Les salarymen, une vie de servitude remise en question

27.04.2020

TexteSolenn Cordroc'h

©Ryoji Iwata

Une marée d’hommes en costume-cravate se fraye un chemin dans les couloirs tentaculaires d’un métro japonais en heure de pointe. Ces hommes, communément appelés les salarymen, sont le symbole d’un Japon triomphant d’après-guerre, à la réussite économique exemplaire, mais pour combien de temps ?

Au Japon, le monde du travail est toujours régi par l’implacable modèle économique d’après-guerre qui consiste à recruter les futurs cols blancs dès la sortie de l’université.

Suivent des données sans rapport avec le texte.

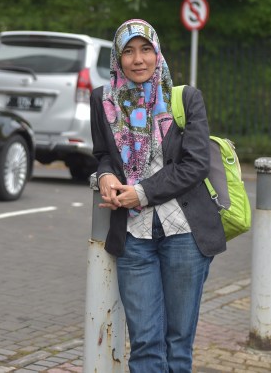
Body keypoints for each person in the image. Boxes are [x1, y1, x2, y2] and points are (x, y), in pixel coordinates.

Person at [89, 19, 226, 372]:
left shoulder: (186, 99)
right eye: (129, 51)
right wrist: (104, 173)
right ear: (117, 58)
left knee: (177, 343)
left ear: (157, 52)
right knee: (147, 344)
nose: (138, 59)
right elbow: (103, 151)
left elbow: (194, 165)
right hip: (134, 236)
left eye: (145, 49)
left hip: (184, 233)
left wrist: (143, 192)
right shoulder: (102, 101)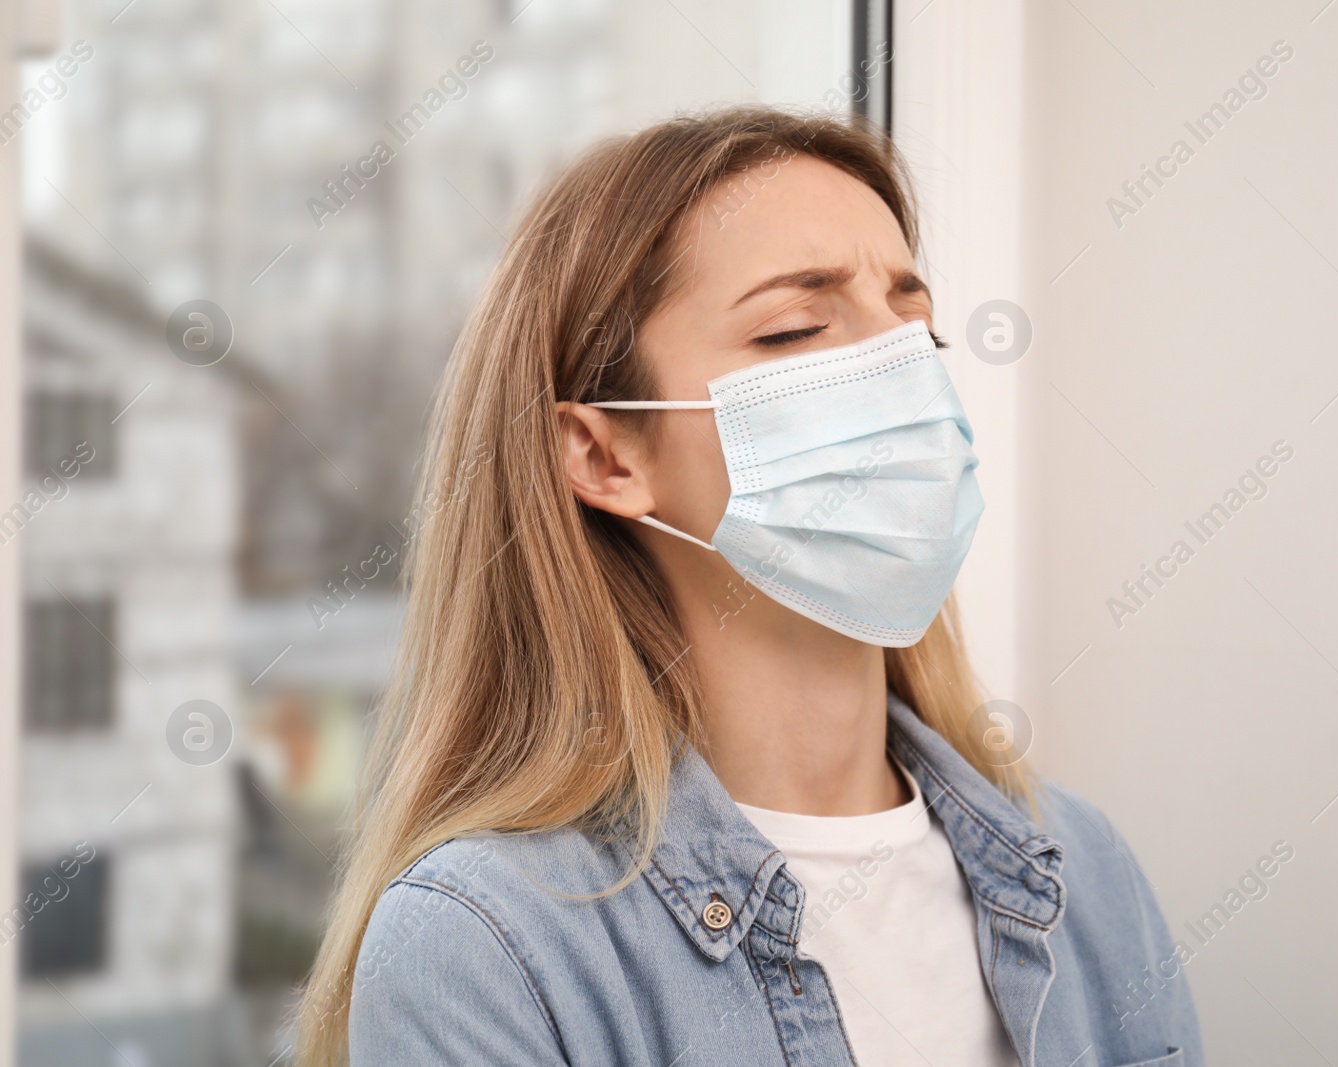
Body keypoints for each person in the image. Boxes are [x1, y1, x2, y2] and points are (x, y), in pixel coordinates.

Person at [296, 105, 1204, 1067]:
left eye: (917, 330)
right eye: (796, 327)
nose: (895, 372)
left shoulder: (1083, 870)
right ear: (604, 454)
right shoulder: (488, 947)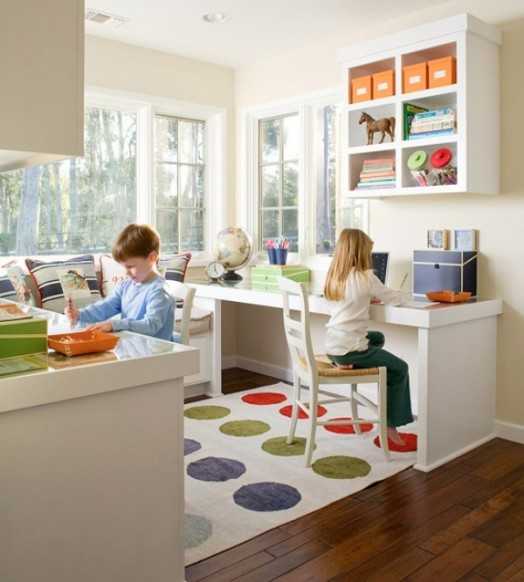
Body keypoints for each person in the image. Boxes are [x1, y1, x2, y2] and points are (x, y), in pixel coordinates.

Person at [324, 228, 413, 446]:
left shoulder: (334, 276)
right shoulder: (366, 277)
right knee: (400, 368)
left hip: (333, 346)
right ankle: (390, 423)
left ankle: (345, 362)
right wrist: (410, 295)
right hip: (350, 348)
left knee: (377, 338)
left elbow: (347, 302)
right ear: (360, 252)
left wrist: (365, 299)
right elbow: (394, 299)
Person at [65, 224, 175, 341]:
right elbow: (105, 307)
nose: (126, 272)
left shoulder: (159, 291)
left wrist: (114, 324)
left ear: (152, 258)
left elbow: (150, 325)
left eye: (131, 266)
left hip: (157, 350)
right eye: (124, 267)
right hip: (134, 346)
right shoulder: (126, 285)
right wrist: (79, 314)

Les entreprises s’assurent ainsi une main d’oeuvre efficace qui leur jure allégeance et dévouement jusqu’en fin de carrière, en échange d’un travail garanti à vie.

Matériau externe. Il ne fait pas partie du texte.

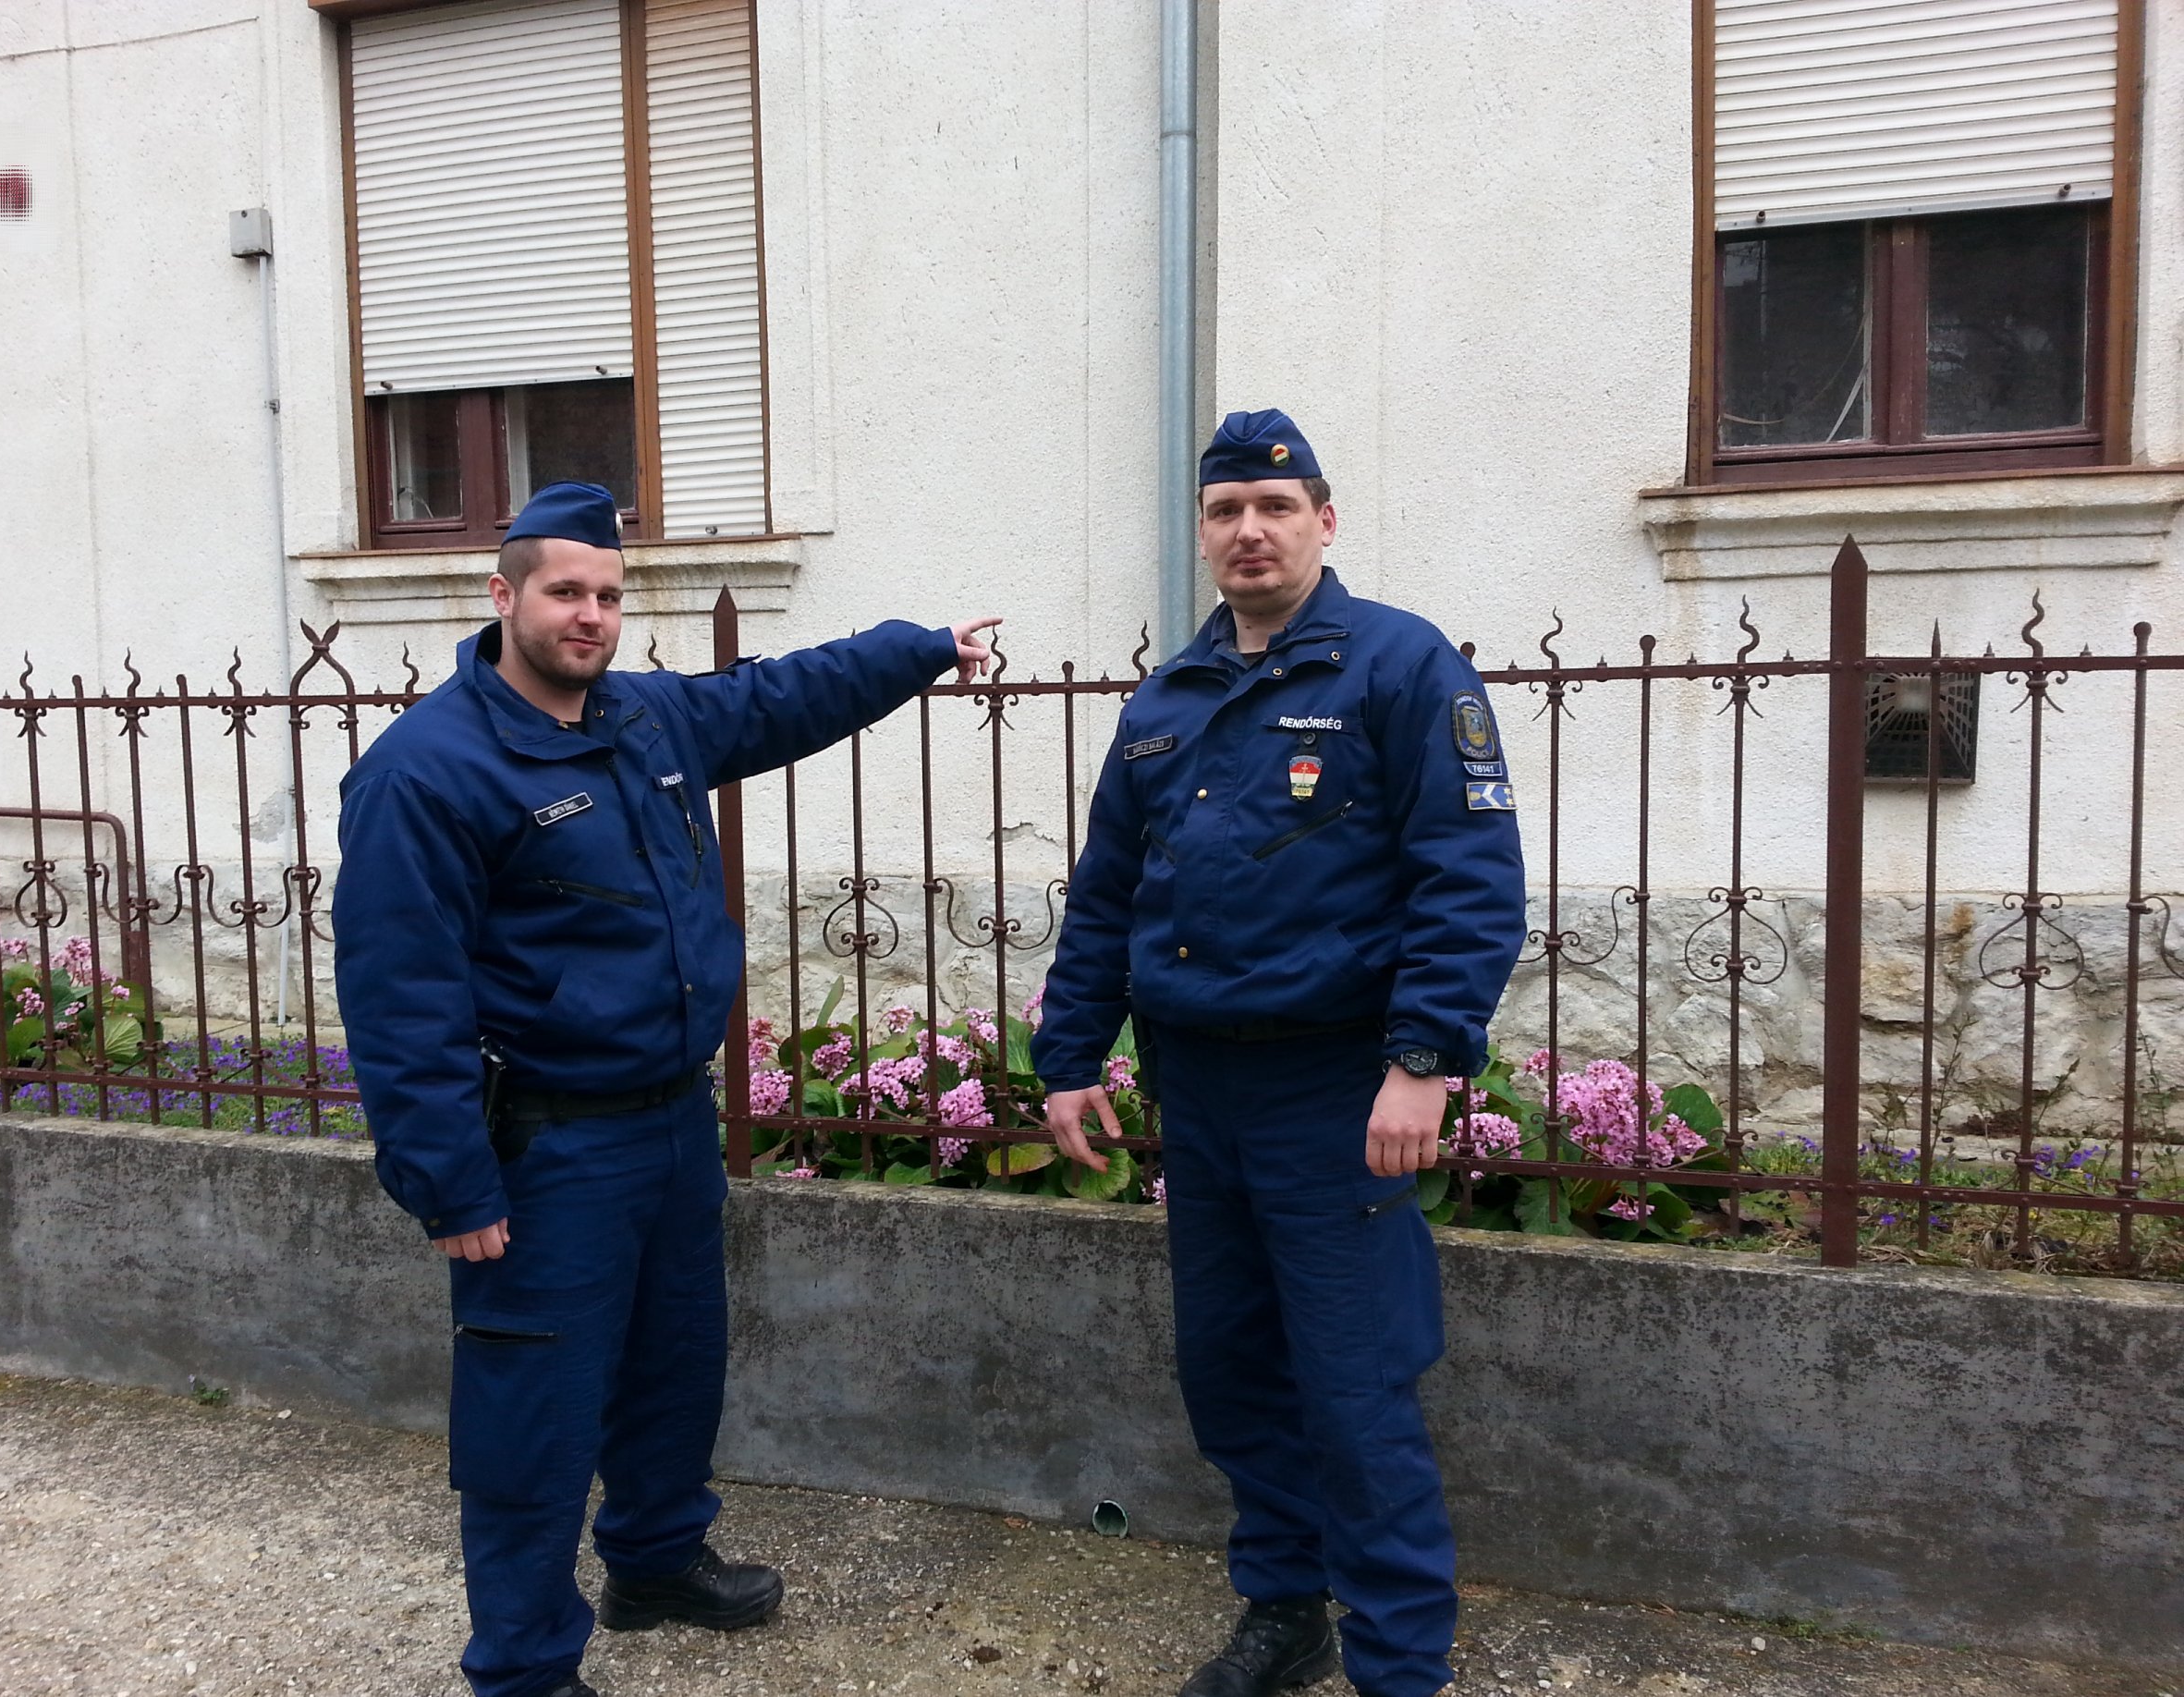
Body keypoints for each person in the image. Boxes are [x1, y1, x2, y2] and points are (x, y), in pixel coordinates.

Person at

L’employé incarne son entreprise avec ardeur, avec son impeccable tenue vestimentaire du costume-cravate et également à travers le moindre de ses faits et gestes. Pour preuve, la majorité des travailleurs refusent de prendre l’intégralité de leurs congés payés pour ne pas altérer la relation nouée avec leur employeur. Si un employé venait à prendre la totalité de ses congés, il signalerait, en filigrane, ne pas avoir une haute opinion de son entreprise.

©Francesco Ungaro

Alors que le gouvernement japonais a dernièrement adopté une loi pour augmenter le nombre de jours de repos obligatoires, cette nouvelle n’a pas fait l’unanimité et certains refusent toujours de s’y conformer, pour ne pas alourdir la charge de travail de leurs collègues pendant leur absence. Cette spécificité japonaise, où les intérêts collectifs priment sur l’individualité, remonte aux Vème et VIème siècles, lors de l’adoption des doctrines shintoïstes et bouddhistes introduisant le travail comme l’une des valeurs les plus importantes de la société japonaise.

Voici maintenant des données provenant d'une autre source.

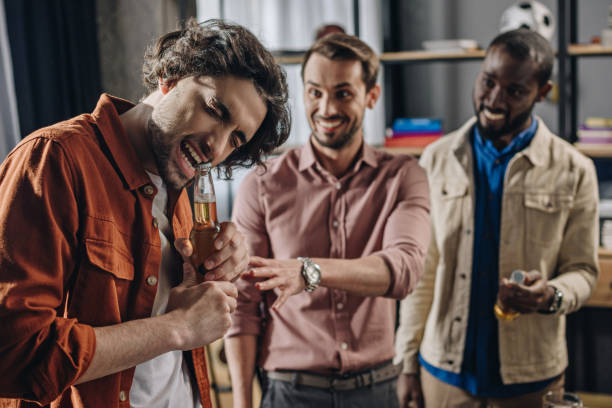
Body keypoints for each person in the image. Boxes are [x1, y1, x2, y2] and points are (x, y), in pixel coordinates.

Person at [0, 18, 290, 408]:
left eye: (235, 139)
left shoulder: (183, 191)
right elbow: (14, 353)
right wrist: (179, 328)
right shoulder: (55, 159)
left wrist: (215, 272)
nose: (217, 148)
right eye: (216, 109)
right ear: (171, 76)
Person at [394, 28, 599, 408]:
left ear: (542, 92)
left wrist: (551, 295)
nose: (494, 99)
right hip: (443, 374)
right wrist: (406, 363)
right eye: (488, 81)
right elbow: (422, 270)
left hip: (532, 378)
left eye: (515, 91)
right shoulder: (436, 159)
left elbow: (584, 270)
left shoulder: (575, 170)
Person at [225, 33, 431, 408]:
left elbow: (404, 270)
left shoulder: (404, 176)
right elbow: (242, 305)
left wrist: (309, 271)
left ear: (371, 96)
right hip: (289, 390)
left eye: (343, 93)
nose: (326, 108)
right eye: (315, 92)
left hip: (377, 388)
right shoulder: (262, 183)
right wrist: (242, 403)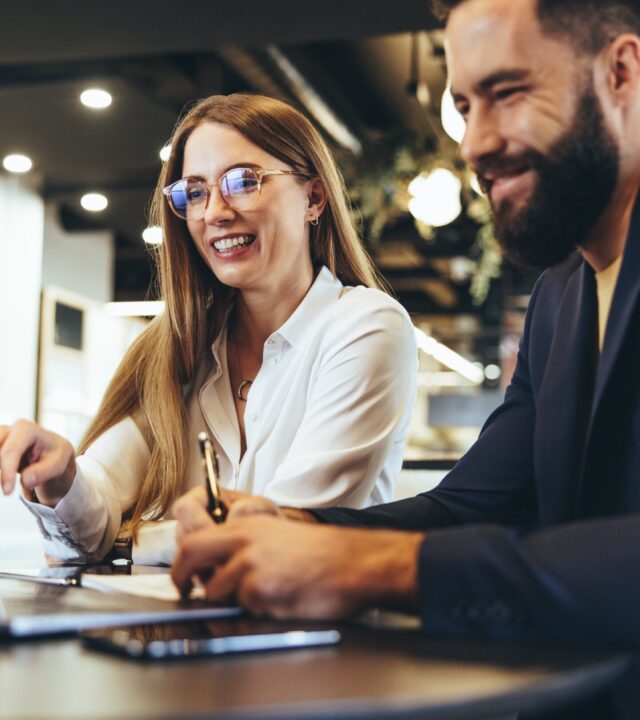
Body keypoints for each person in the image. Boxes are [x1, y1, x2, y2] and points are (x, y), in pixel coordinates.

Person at [171, 1, 640, 717]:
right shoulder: (561, 296)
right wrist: (297, 528)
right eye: (462, 108)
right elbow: (474, 505)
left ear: (622, 73)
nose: (476, 143)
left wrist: (386, 568)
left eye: (507, 93)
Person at [0, 94, 417, 564]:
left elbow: (282, 536)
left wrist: (129, 541)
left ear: (313, 198)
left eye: (242, 181)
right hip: (192, 633)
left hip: (325, 633)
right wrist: (61, 477)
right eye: (193, 192)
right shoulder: (180, 348)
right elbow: (92, 508)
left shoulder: (367, 327)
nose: (214, 212)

Dans son ouvrage “Le chrysanthème et le sabre”, l’anthropologue Ruth Benedict décrit la servitude des Japonais en ces mots : “La force de caractère se montre dans l’obéissance aux règles, non dans la révolte.” Dévoués à leur entreprise, les infatigables travailleurs japonais cumulent un nombre colossal d’heures supplémentaires, considérées comme une preuve d’engagement et de loyauté. Même si les tâches de la journée ont été pleinement accomplies, la norme veut que l’employé ne quitte jamais son bureau avant son patron. De même, une fois la journée achevée, il est de bon ton que les collègues se retrouvent entre eux dans un izakaya, pour décompresser et enchaîner les boissons alcoolisées avant de rentrer, échinés, par le dernier train.

©Max Anderson

Cependant, cette accumulation de travail peut avoir des conséquences néfastes. Le gouvernement japonais reconnait chaque année 200 cas de karoshi, un nombre pourtant bien en-deçà de la triste réalité. Le karoshi, composé de ka pour l’excès, ro le travail et shi la mort, désigne la mort par surcharge de travail. Pour contrer ce fléau, le gouvernement japonais tente de mettre en place certaines pratiques telles que l’obligation pour les patrons d’éteindre les lumières dans les bureaux à 22h et d’encourager leurs employés à quitter leur lieu de travail dès 15h chaque dernier vendredi du mois. Le nombre d’heures supplémentaires a également été limité à 100 heures par mois, mais les risques de karoshi sont décuplés dès 80 heures supplémentaires mensuelles.

La société de sécurité japonaise Tasei prend le problème à bras le corps en utilisant un procédé insolite. C’est un drone qui chasse les derniers travailleurs des bureaux en diffusant la chanson écossaise Auld Lang Syne, habituellement utilisée pour annoncer la fermeture imminente des magasins aux clients. Signe de la prise de conscience des fléaux du monde du travail, la série Watashi Teiji, traduisible par “je ne ferai pas d’heures supplémentaires”, est un véritable succès au Japon. Elle dépeint la vie d’une salariée d’une trentaine d’années qui essaie désespérément de quitter son poste à 18h chaque soir, sans jamais y parvenir.

Si la vie d’un salaryman était auparavant réglée comme du papier à musique, cette servitude à toute épreuve ne convient plus à la jeune génération. Elle rêve plutôt de pouvoir concilier vie personnelle avec carrière professionnelle et de se départir, ainsi, d’une vie entièrement dédiée au travail.